Men are diving over and over, three or four of them—they all look the
same. I want to tell them not to bother, they’re not going to find anything, he’s
not there. If anyone can make it to another world, it’s Theodore Finch.
Even when they bring the body up, swollen and bloated and blue, I think:
That’s not him. That’s someone else. This swollen, bloated, blue thing with the
dead, dead skin is not anyone I know or recognize
. I tell them so. They ask
me if I feel strong enough to identify him, and I say, “That’s not him. That is a
swollen, bloated, dead, dead blue thing, and I can’t identify it because I’ve
never seen it before.” I turn my head away.
The sheriff crouches down beside me. “We’re going to need to call his
parents.”
He is asking for the number, but I say, “I’ll do it. She was the one who
asked me to come. She wanted me to find him. I’ll call.”
But that’s not him, don’t you see? People like Theodore Finch don’t die.
He’s just wandering
.
I call the line his family never uses. His mother answers on the first ring, as
if she’s been sitting right there waiting. For some reason, this makes me mad
and I want to slam the phone off and throw it into the water.
“Hello?” she says. “Hello?” There’s something shrill and hopeful and
terrified in her voice. “Oh God.
Hello?!
”
“Mrs. Finch? It’s Violet. I found him. He was where I thought he would be.

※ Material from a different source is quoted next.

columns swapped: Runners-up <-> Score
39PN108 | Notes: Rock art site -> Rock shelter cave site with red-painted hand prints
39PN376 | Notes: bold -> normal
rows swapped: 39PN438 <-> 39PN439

I’m so sorry.” My voice sounds as if it’s underwater or coming from the next
county. I am pinching the inside of my arm, making little red marks, because I
suddenly can’t feel anything.
His mother lets out a sound I’ve never heard before, low and guttural and
terrible. Once again, I want to throw the phone into the water so it will stop,
but instead I keep saying “I’m sorry” over and over and over, like a recording,
until the sheriff pries the phone from my hand.
As he talks, I lie back against the ground, the blanket wrapped around me,
and say to the sky, “May your eye go to the Sun, To the wind your soul.
… You are all the colors in one, at full brightness.”